The first circuit uses fewer than 1,200 logical qubits and approximately 90 million Toffoli gates. The second trades qubit count for gate efficiency, requiring fewer than 1,450 logical qubits and roughly 70 million Toffoli gates. Both can be executed on a superconducting quantum processor with fewer than 500,000 physical qubits in a matter of minutes, according to the paper.

This represents an approximately 20-fold reduction in the number of physical qubits compared to previous best estimates. The most widely cited prior benchmark, from a 2023 paper by Litinski, placed the requirement at roughly 9 million physical qubits.

Three Papers in Three Months

The Google result is the third major downward revision of quantum resource estimates in under a year, a trend that has prompted researchers to describe the quantum threat timeline as accelerating significantly.

In May 2025, Craig Gidney of Google Quantum AI demonstrated that RSA-2048 could be broken with fewer than 1 million physical qubits, down from a 2019 estimate of 20 million. That reduction came entirely from algorithmic advances including approximate residue arithmetic and magic state cultivation, requiring no hardware improvements.

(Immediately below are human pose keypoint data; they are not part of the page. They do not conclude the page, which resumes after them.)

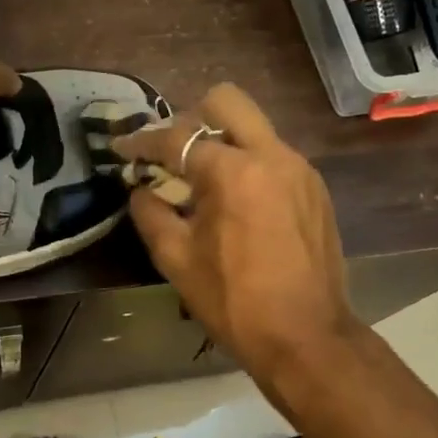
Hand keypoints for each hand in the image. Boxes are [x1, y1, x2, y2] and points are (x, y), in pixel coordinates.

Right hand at [114, 83, 356, 374]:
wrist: (305, 336)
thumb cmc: (233, 301)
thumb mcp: (176, 260)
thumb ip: (151, 214)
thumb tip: (141, 191)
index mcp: (233, 171)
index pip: (176, 138)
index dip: (141, 142)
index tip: (121, 149)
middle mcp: (271, 155)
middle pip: (226, 101)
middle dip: (191, 118)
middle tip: (172, 154)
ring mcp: (299, 169)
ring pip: (254, 128)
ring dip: (222, 142)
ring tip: (203, 183)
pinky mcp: (316, 189)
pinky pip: (274, 156)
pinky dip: (248, 165)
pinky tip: (237, 204)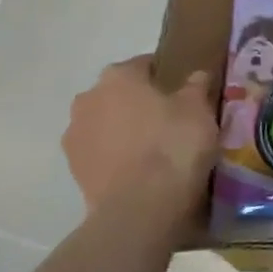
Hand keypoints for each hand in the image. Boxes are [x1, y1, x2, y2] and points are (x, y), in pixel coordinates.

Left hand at [64, 58, 217, 216]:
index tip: (185, 92)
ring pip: (107, 123)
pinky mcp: (74, 169)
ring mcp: (75, 135)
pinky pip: (101, 152)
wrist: (140, 207)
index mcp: (118, 76)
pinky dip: (117, 156)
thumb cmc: (173, 145)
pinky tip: (140, 170)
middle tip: (172, 120)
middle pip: (120, 94)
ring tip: (155, 149)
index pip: (145, 64)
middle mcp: (88, 98)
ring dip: (125, 130)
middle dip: (141, 103)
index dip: (167, 76)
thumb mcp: (199, 110)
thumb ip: (196, 87)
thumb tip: (196, 75)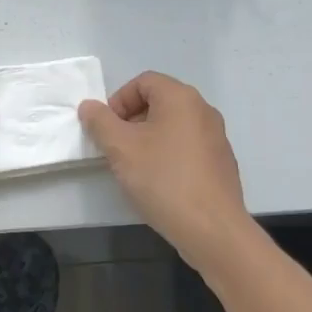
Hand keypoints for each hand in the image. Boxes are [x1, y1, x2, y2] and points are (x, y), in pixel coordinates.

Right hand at [78, 72, 253, 265]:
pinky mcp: (221, 163)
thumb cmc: (162, 179)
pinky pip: (187, 147)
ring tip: (134, 168)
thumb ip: (100, 121)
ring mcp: (216, 138)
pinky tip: (159, 183)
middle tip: (116, 148)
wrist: (212, 229)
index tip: (107, 129)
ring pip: (172, 126)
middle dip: (131, 121)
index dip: (119, 100)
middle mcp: (203, 110)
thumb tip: (89, 106)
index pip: (143, 82)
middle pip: (158, 102)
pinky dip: (168, 155)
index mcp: (181, 98)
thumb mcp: (120, 148)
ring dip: (148, 139)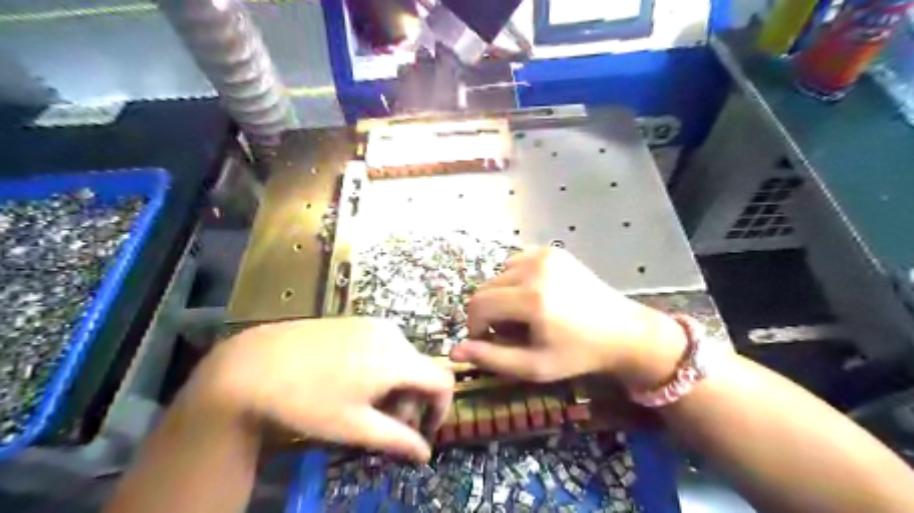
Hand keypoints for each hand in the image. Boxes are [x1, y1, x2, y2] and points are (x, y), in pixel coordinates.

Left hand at [190, 319, 451, 461]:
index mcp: (398, 359)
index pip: (443, 380)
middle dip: (411, 401)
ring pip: (402, 358)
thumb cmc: (308, 400)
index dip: (441, 409)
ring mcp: (373, 324)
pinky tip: (352, 382)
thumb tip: (425, 454)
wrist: (255, 363)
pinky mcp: (356, 321)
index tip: (422, 431)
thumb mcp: (355, 427)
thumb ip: (398, 439)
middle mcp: (393, 335)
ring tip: (365, 405)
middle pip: (421, 370)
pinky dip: (382, 368)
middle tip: (385, 425)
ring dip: (396, 385)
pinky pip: (384, 346)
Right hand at [448, 248, 685, 388]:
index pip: (478, 305)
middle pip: (485, 288)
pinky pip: (516, 262)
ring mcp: (545, 256)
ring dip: (500, 295)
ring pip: (499, 274)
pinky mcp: (553, 251)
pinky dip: (514, 279)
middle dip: (487, 312)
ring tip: (521, 314)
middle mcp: (534, 269)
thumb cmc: (578, 354)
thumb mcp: (534, 366)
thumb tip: (454, 352)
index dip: (475, 325)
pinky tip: (532, 295)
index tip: (486, 340)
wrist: (621, 331)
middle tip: (506, 331)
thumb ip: (492, 358)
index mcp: (531, 299)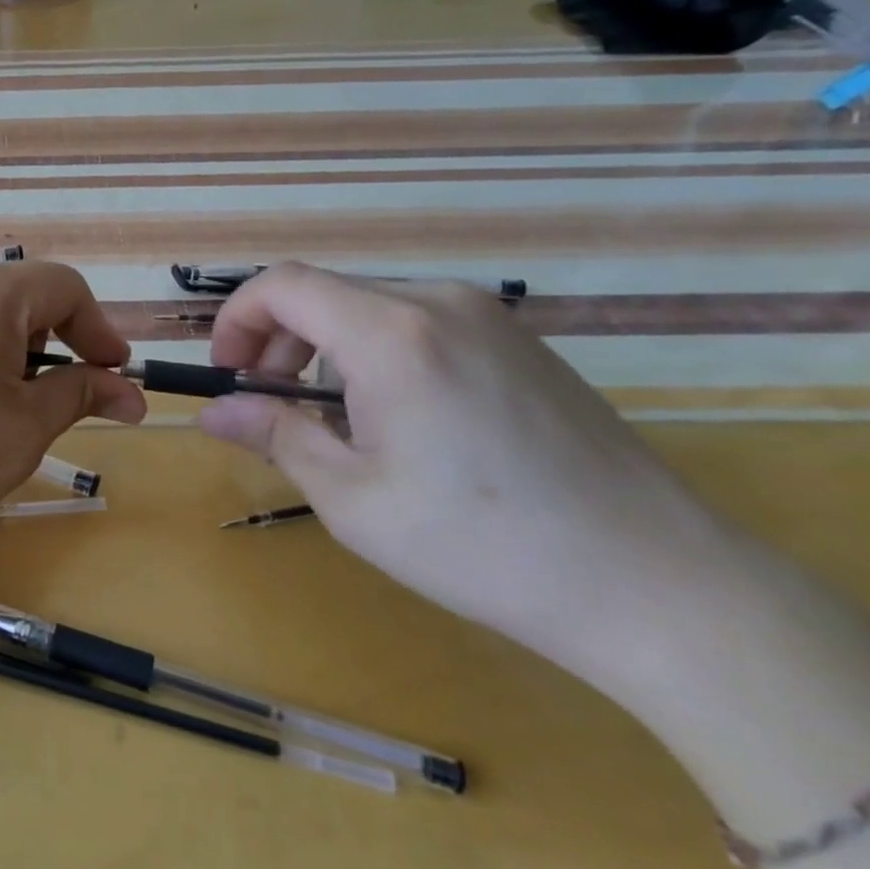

In February 2026, Iceberg Quantum published a follow-up showing that quantum low-density parity-check (QLDPC) codes could bring the RSA-2048 figure below 100,000 qubits, though with caveats about qubit connectivity requirements that have not yet been validated on hardware.

The elliptic curve attack described in Google’s March paper requires 70 to 90 million Toffoli gates, compared to approximately 6.5 billion for the RSA attack, making it substantially less computationally expensive at the gate level.

Disclosure Method

The paper is notable for its disclosure approach. Rather than publishing the full optimized circuits, the authors released a zero-knowledge proof that allows other researchers to verify the claimed resource reductions without providing a step-by-step implementation guide. The team engaged with the U.S. government prior to publication.

The paper’s co-authors include Justin Drake of the Ethereum Foundation, who called the result “a monumentous day for quantum computing and cryptography,” and Dan Boneh, a cryptography professor at Stanford University.

Industry and Regulatory Context

No quantum computer with 500,000 physical qubits exists today. Current state-of-the-art processors operate in the range of roughly 1,000 to 1,200 qubits. However, the narrowing gap between theoretical requirements and projected hardware roadmaps has intensified calls for migration to post-quantum cryptographic standards.

Google has set an internal 2029 deadline for transitioning its own systems to post-quantum cryptography. The U.S. National Security Agency’s CNSA 2.0 suite requires quantum-safe systems by January 2027, and NIST finalized its first post-quantum cryptography standards in August 2024. The FBI, NIST, and CISA have designated 2026 the “Year of Quantum Security,” urging organizations to begin cryptographic inventories and pilot deployments of PQC algorithms.

For the cryptocurrency sector specifically, the results underscore the urgency of proposals like Bitcoin’s BIP-360, which would introduce quantum-resistant address formats. One analysis cited in the paper suggests a 41 percent probability that a sufficiently powerful quantum computer could derive a Bitcoin private key before a transaction is confirmed on the network, given Bitcoin’s average 10-minute block time and the paper’s estimated runtime of approximately 9 minutes for the attack.

What Remains Uncertain

The paper’s estimates assume standard hardware capabilities for a fault-tolerant superconducting quantum processor that does not yet exist. The Iceberg Quantum result, while more aggressive in qubit reduction, relies on QLDPC codes with connectivity requirements that go beyond nearest-neighbor qubit grids and have only been validated through simulation. The timeline for when hardware will reach the scale necessary to mount such attacks remains a subject of active debate among researchers.